#### [Exercise aim]
Go through the data from its first line and retype each line, stopping once the line containing "left knee: (229, 516)" has been retyped.

#### [Input]
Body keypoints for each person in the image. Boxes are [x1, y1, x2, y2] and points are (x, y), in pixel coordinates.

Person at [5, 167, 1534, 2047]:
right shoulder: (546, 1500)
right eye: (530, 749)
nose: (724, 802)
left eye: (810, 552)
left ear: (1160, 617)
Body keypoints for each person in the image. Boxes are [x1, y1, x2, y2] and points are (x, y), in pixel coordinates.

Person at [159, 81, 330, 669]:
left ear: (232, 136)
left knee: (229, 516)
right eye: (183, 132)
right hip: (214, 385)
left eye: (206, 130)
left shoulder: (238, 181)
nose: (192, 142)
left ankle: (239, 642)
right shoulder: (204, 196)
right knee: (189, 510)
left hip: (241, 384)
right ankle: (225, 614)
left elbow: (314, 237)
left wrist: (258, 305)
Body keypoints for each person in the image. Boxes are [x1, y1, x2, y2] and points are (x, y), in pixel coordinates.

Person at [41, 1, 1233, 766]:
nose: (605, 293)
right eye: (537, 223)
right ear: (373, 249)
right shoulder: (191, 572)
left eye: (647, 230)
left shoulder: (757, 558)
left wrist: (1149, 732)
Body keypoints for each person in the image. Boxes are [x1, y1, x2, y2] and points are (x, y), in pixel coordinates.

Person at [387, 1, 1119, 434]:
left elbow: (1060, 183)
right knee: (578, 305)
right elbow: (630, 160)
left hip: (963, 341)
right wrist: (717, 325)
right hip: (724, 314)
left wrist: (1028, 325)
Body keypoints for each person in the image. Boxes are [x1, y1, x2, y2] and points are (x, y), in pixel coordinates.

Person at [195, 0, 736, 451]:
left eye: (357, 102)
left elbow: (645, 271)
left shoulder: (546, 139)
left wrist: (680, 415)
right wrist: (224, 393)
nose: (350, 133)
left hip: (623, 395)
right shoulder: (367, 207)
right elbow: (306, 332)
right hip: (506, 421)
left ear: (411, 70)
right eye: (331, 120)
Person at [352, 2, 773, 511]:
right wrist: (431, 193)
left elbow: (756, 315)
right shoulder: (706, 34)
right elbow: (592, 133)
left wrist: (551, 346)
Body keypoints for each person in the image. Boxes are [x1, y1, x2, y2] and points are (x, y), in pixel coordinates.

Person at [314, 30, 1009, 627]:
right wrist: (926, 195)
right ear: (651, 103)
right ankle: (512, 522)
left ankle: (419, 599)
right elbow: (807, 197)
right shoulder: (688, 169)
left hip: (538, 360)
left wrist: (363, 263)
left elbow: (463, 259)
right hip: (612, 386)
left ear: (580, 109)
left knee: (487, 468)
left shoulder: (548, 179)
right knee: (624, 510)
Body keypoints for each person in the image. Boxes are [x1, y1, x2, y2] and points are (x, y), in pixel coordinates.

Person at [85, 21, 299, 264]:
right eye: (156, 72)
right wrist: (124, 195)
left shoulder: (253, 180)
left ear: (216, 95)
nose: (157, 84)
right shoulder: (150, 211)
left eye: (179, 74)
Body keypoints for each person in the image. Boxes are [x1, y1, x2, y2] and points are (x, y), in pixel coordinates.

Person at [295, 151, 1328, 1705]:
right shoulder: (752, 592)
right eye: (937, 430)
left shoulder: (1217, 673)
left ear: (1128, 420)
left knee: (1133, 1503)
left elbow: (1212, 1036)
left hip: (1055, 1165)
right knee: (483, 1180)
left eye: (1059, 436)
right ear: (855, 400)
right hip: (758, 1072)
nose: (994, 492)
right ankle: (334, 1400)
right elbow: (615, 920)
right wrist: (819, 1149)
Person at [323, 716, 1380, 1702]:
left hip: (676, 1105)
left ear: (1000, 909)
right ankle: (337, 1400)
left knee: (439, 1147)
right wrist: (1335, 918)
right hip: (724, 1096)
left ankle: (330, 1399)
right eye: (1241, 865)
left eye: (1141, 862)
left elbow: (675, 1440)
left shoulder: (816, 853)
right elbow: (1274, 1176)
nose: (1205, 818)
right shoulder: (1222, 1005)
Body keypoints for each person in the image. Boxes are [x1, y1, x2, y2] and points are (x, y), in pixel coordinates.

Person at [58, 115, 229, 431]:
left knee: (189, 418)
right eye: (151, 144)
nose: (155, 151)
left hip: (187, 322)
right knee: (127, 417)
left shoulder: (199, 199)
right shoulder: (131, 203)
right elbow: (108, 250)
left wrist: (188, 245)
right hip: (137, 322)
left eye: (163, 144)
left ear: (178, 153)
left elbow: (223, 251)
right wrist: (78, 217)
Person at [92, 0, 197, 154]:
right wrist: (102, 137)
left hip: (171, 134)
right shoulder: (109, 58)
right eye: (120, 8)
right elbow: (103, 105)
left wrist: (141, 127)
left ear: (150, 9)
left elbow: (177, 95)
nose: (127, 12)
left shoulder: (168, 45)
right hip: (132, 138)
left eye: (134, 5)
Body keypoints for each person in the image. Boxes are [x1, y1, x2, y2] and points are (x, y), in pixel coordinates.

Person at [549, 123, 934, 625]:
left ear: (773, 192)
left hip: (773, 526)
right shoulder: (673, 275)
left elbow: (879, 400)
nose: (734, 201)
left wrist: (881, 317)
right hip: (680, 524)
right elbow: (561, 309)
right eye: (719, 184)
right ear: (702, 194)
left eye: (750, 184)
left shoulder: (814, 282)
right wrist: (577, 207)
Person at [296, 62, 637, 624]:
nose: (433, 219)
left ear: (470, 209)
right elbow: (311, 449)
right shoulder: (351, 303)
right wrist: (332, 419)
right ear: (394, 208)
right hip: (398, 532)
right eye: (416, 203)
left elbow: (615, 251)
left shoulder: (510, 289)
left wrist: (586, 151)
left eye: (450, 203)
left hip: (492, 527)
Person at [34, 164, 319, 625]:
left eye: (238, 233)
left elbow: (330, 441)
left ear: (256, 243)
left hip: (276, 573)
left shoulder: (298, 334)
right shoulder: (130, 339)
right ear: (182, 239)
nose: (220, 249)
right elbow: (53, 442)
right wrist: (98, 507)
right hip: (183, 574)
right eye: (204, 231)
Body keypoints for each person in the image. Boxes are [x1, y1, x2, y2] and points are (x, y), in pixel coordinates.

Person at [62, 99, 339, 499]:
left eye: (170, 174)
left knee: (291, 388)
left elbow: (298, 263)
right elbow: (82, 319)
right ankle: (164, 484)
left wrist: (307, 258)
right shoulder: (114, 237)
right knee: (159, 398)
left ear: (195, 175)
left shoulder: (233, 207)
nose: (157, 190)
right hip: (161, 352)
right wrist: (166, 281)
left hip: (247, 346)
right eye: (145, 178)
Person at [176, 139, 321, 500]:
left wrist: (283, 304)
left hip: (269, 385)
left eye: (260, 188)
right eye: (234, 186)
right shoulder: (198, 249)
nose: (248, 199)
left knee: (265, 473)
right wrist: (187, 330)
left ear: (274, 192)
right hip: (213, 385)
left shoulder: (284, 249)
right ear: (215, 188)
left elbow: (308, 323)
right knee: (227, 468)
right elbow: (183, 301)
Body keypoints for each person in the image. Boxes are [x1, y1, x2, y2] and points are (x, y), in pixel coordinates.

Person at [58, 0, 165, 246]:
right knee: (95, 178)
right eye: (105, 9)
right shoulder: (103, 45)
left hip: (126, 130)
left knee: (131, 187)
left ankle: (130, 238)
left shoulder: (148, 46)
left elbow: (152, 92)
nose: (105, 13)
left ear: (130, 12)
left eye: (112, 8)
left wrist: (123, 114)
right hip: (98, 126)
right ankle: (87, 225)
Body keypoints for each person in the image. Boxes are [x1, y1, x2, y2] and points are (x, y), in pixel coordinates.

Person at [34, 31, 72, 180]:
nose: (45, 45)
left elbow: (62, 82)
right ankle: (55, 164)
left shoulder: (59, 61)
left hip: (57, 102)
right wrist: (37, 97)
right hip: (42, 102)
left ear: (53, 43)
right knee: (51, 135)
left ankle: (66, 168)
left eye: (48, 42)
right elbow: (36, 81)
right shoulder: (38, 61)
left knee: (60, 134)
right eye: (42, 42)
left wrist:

#### [Written answer]
Body keypoints for each person in the image. Boxes are [x1, y1, x2, y2] and points are (x, y), in pixel coordinates.

Person at [5, 167, 1534, 2047]:
right shoulder: (546, 1500)
right eye: (530, 749)
nose: (724, 802)
left eye: (810, 552)
left ear: (1160, 617)
Body keypoints for each person in the image. Boxes are [x1, y1, x2, y2] and points are (x, y), in pixel coordinates.

Person at [159, 81, 330, 669]:
left ear: (232, 136)
left knee: (229, 516)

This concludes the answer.